The upbeat consumer confidence following Cyril Ramaphosa’s victory in the ANC at the end of 2017 to lead the ANC had a very positive impact on company earnings growth, but the uncertainties created by Ramaphosa’s land expropriation without compensation announcement, the Eskom disaster and uncertainties leading up to the South African elections dampened consumers’ spirit, and is reflected in earnings surprises on the downside and cuts in forecasts by analysts.
It does seem that the outlook is improving, though. The increasing competition between the banks and the new entrants in the market are likely to see the banks opening their wallets.

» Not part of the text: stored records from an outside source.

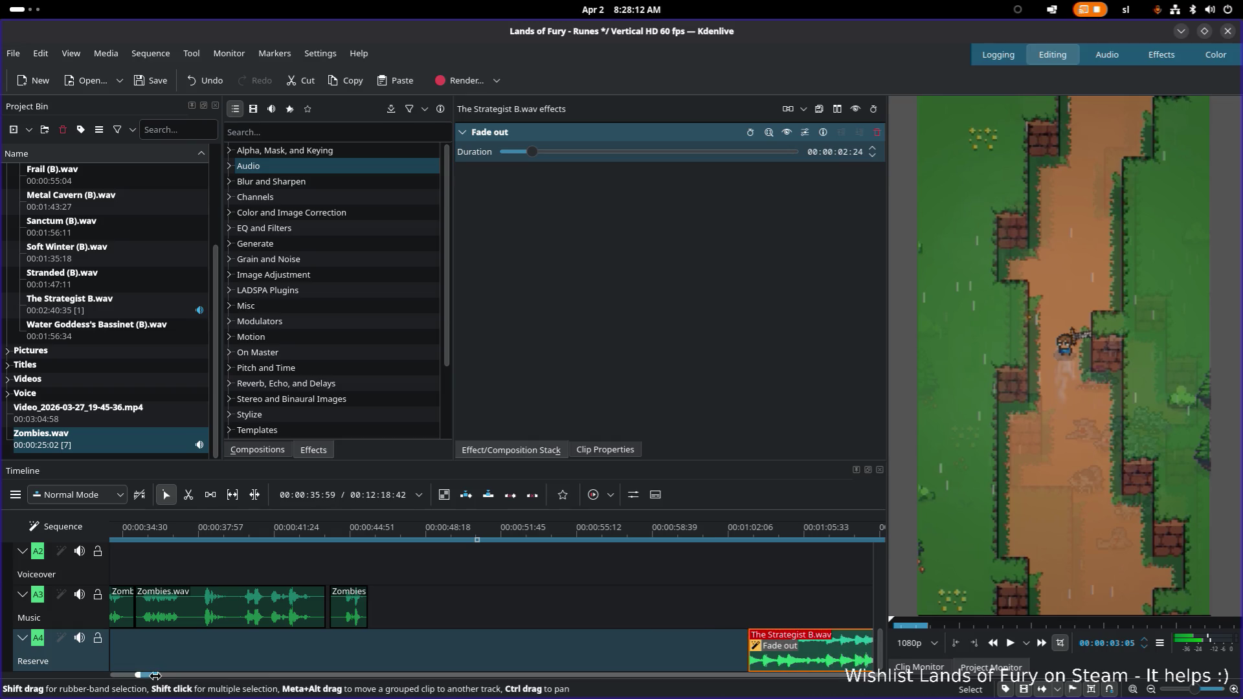
{"action": "left_click_drag", "start_coordinate": [149, 677], "coordinate": [117, 677]}
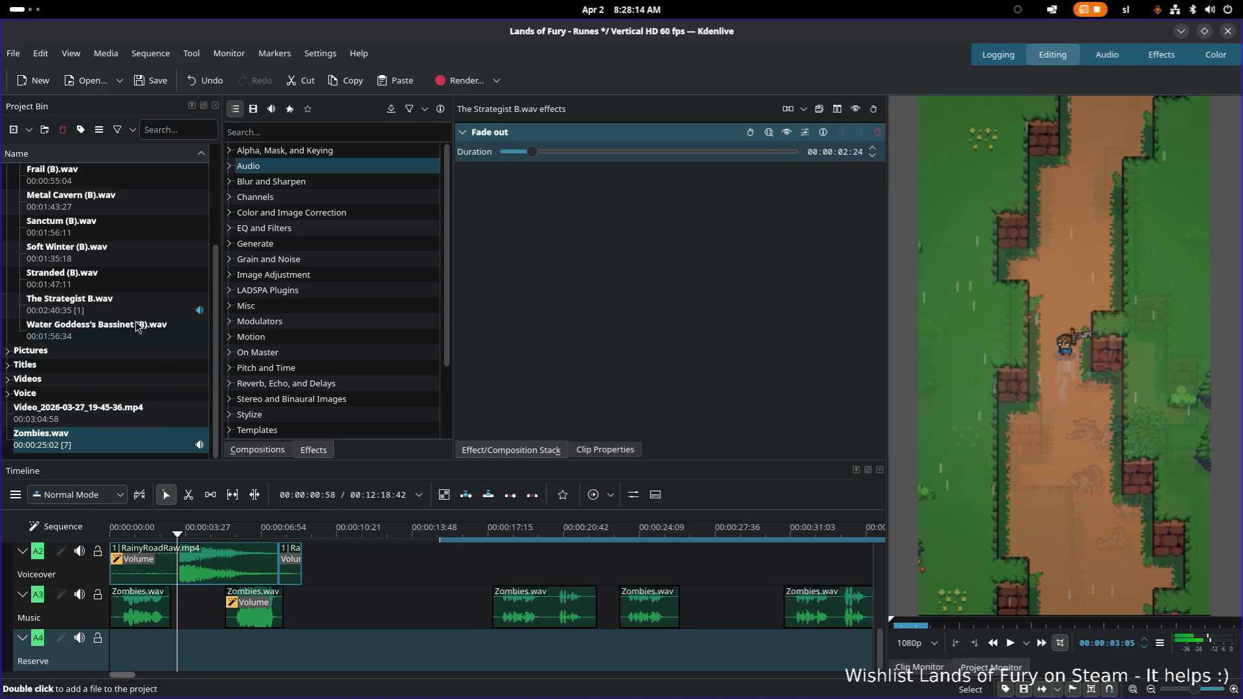
{"action": "scroll", "coordinate": [111, 296], "scroll_direction": "up", "scroll_amount": 2}
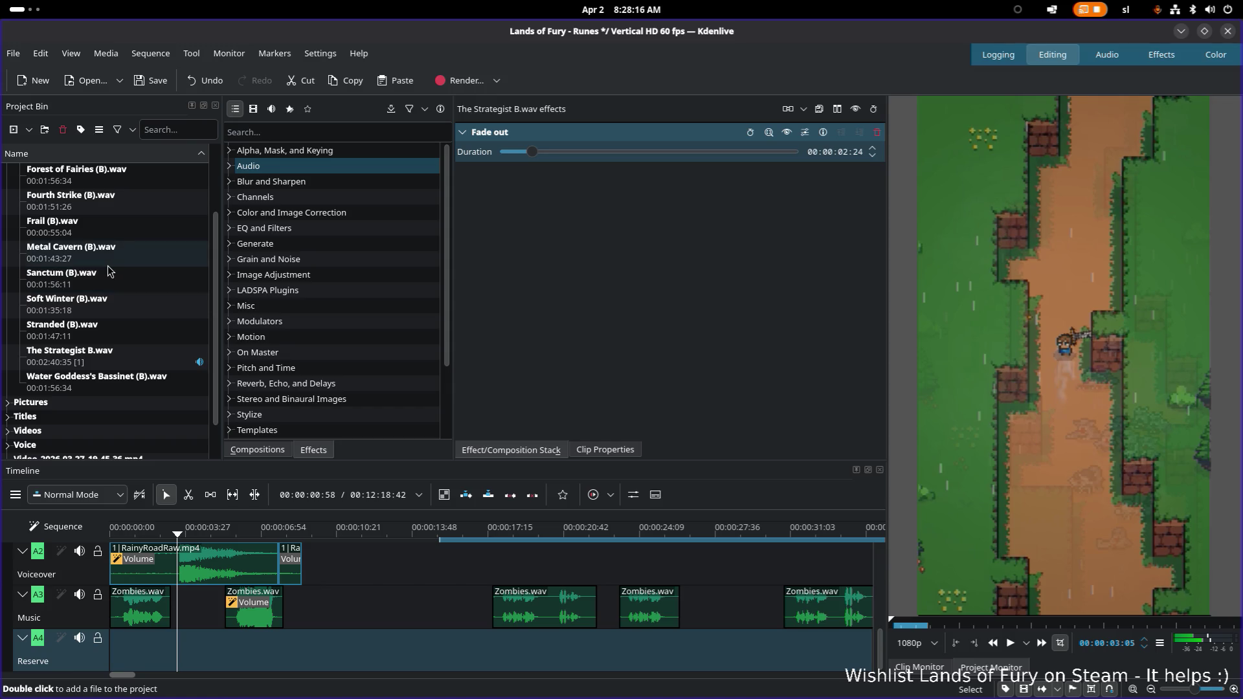
{"action": "scroll", "coordinate": [111, 271], "scroll_direction": "up", "scroll_amount": 2}
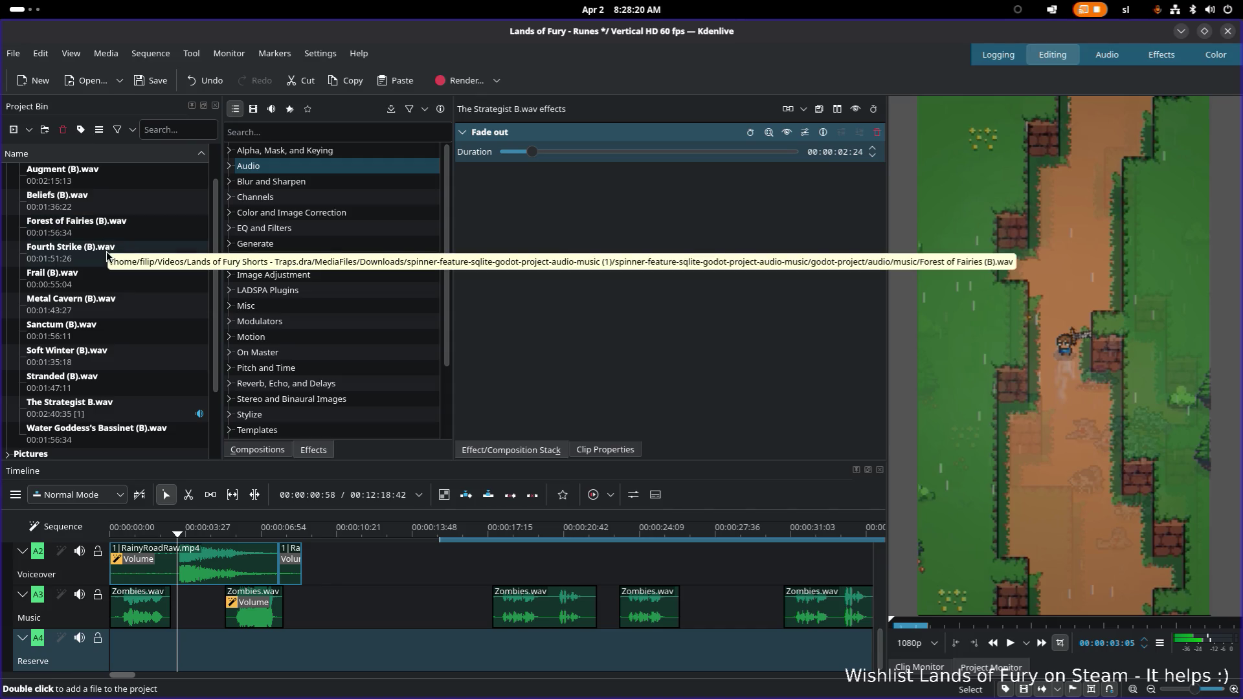
Audition Fourth Strike (B).wav and Forest of Fairies (B).wav in the Clip Monitor
{"action": "left_click", "coordinate": [104, 254]}
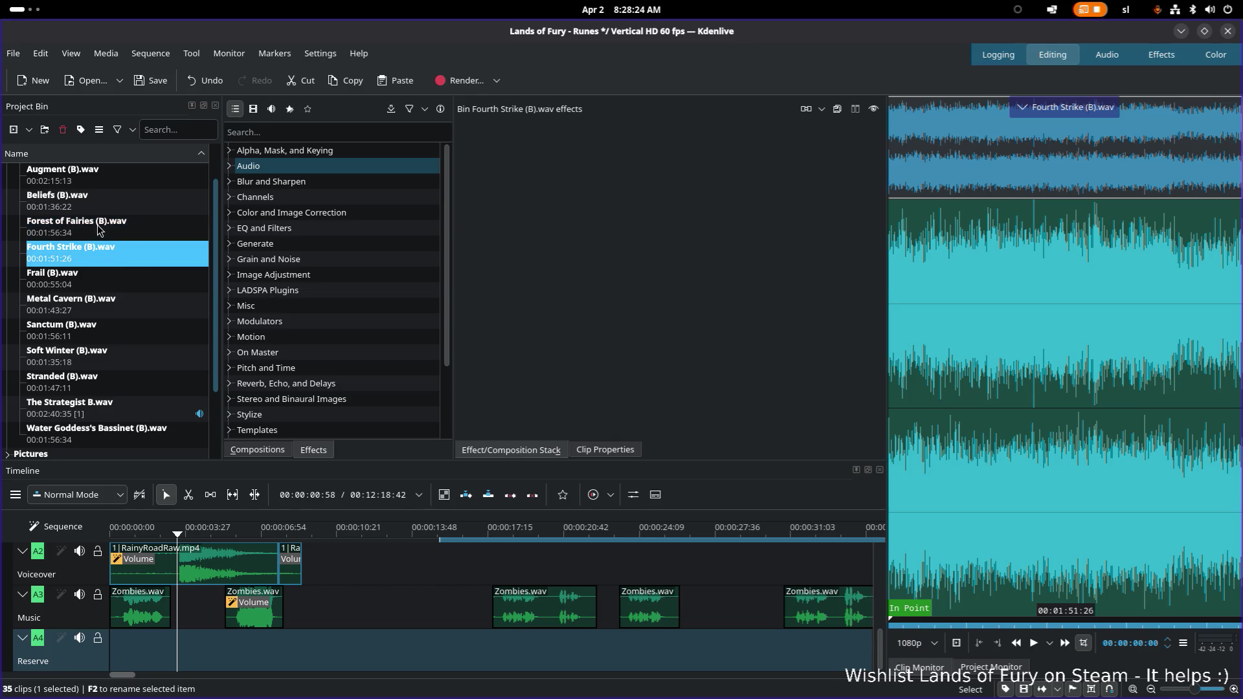
{"action": "left_click", "coordinate": [100, 233]}
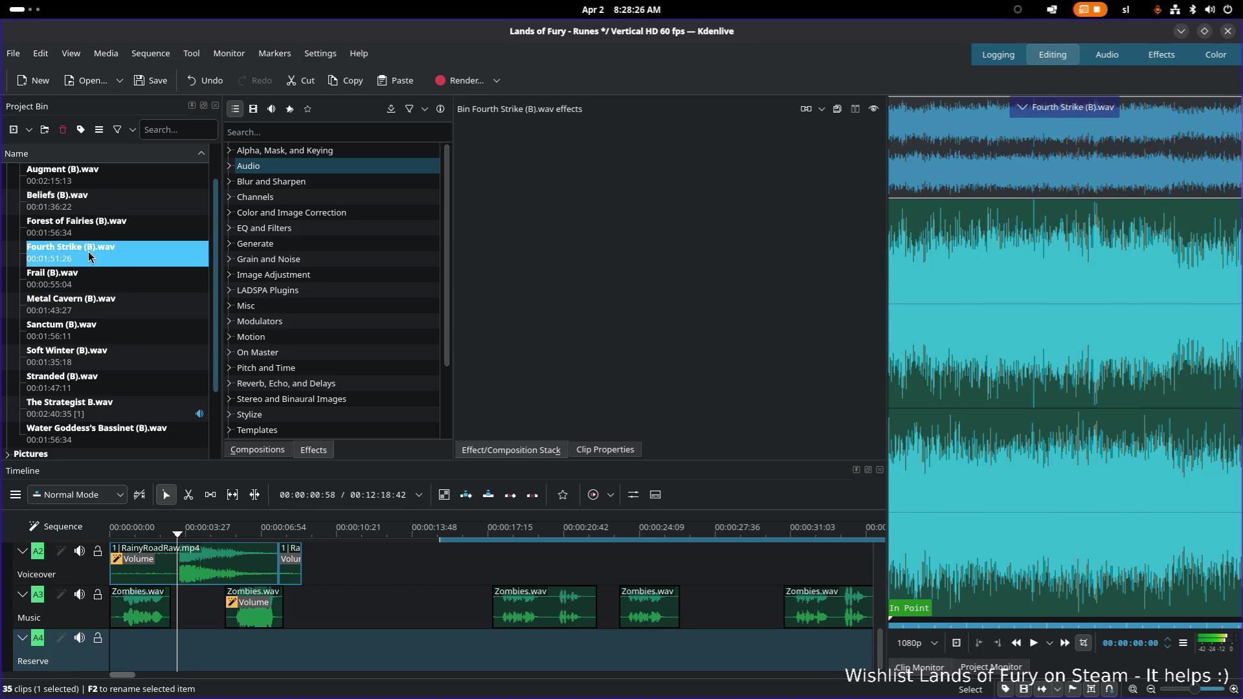
{"action": "left_click", "coordinate": [215, 655]}
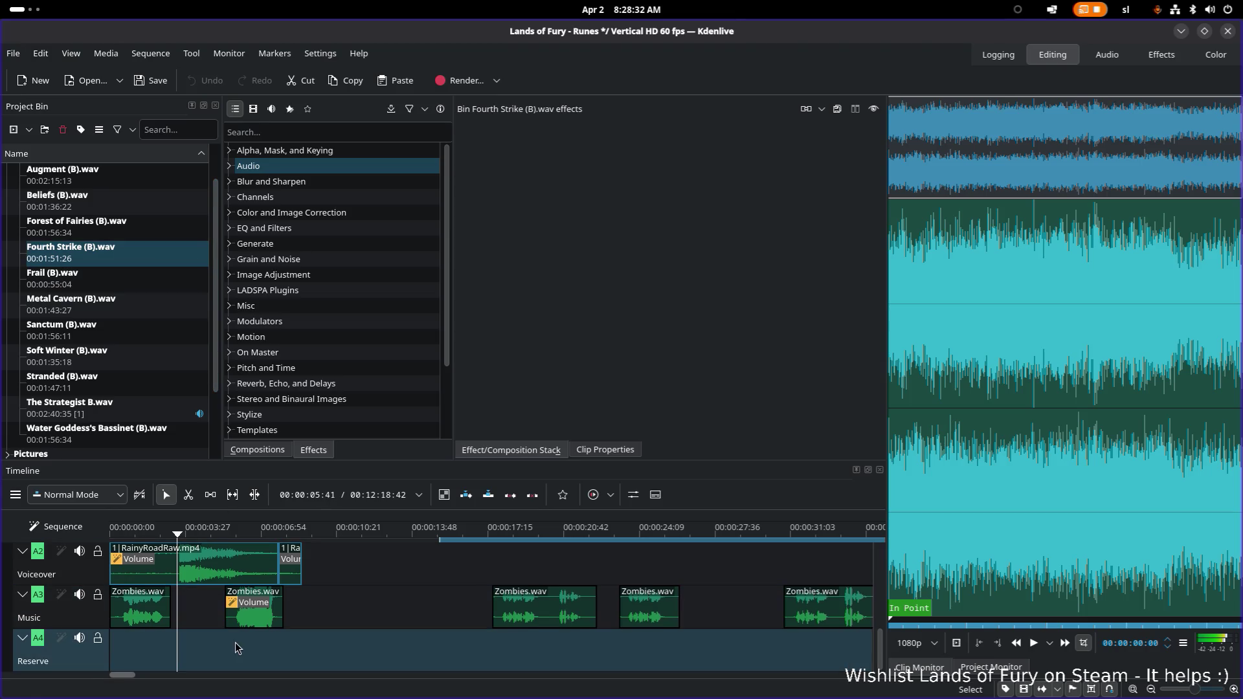
{"action": "left_click", "coordinate": [217, 656]}
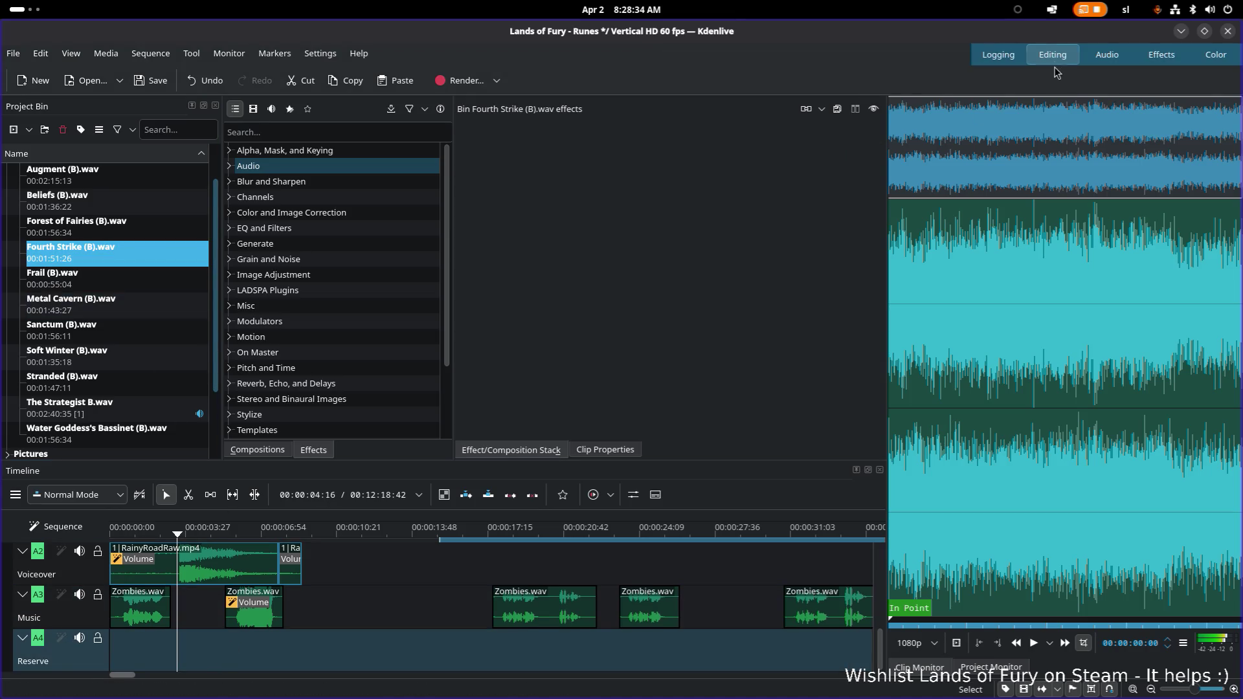
{"action": "left_click", "coordinate": [59, 258]}
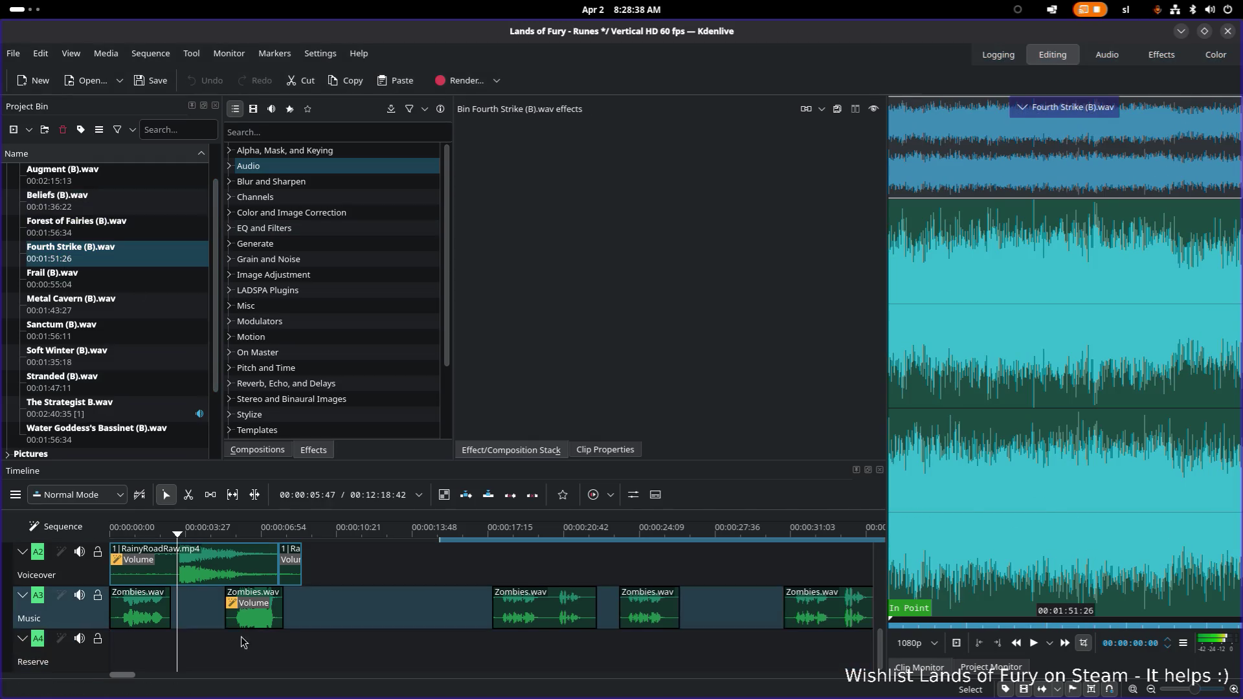
{"action": "left_click", "coordinate": [226, 653]}
{"action": "scroll", "coordinate": [222, 645], "scroll_direction": "down", "scroll_amount": 5}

Furthermore, the credit rating agencies, or at least Moody’s, are likely to keep on smiling on our “new” government and its promises.
Also, the latest retail sales numbers suggest that consumer confidence is returning as consumers are happy to spend again.
It is, therefore, likely that we have seen the trough in profit growth of consumer-related companies and that the de-rating of some of the companies such as Woolworths and Truworths may soon be over.
Ryk de Klerk is an analyst-at-large. The views expressed here are his own.